WORK TASK: Would you give the listing back word for word once its pictures are removed?

RECORDS FOR PROCESSING:
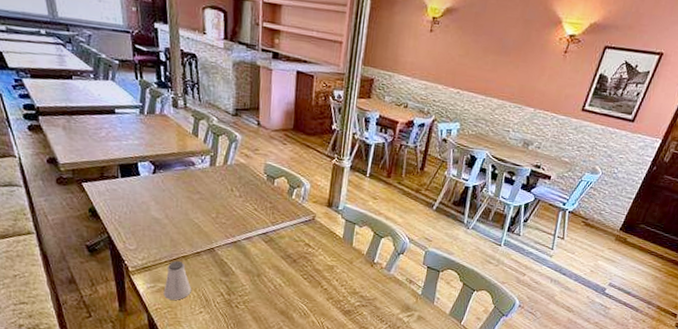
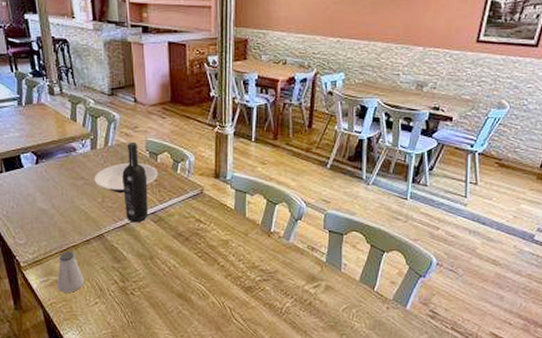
plate: none [210,182,273,212] -> present [94,162,158,193]
wine bottle: none [237,164,263,241] -> present [122,143,148,223]

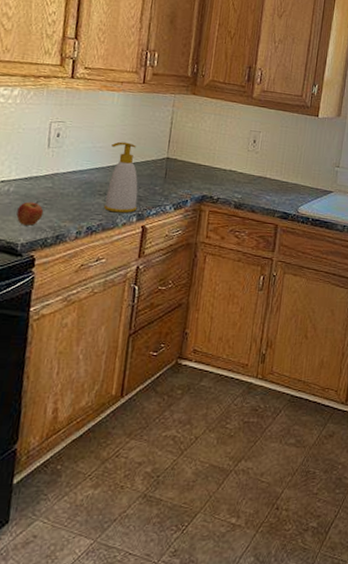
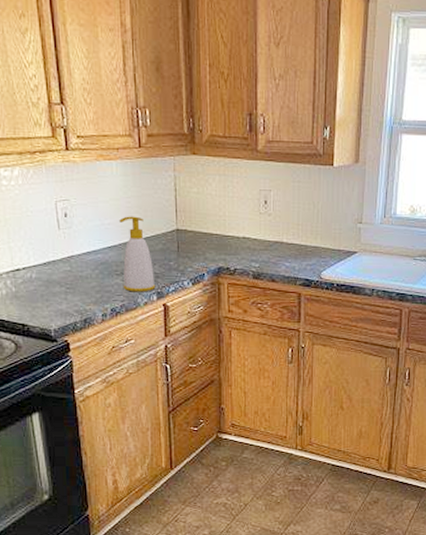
fruit: present [16,201,44,226] -> none [43,286,68,311]

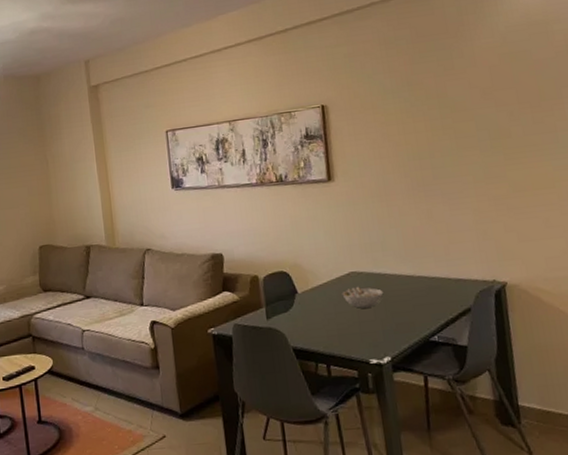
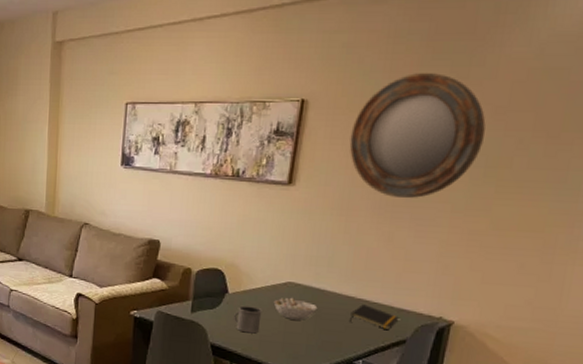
mug: none [307,302,335,330] -> present [233,305,262,334]
home mirror: none [370,68,482,178] -> present [349,73,486,199]
notepad: none [414,281,459,301] -> present [350,304,399,329]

RESULT FOR THIS TASK:
plate: none [210,182,273,212] -> present [94,162,158,193]
wine bottle: none [237,164,263,241] -> present [122,143,148,223]

fruit: present [16,201,44,226] -> none [43,286,68,311]

mug: none [307,302,335,330] -> present [233,305,262,334]
home mirror: none [370,68,482,178] -> present [349,73,486,199]
notepad: none [414,281,459,301] -> present [350,304,399,329]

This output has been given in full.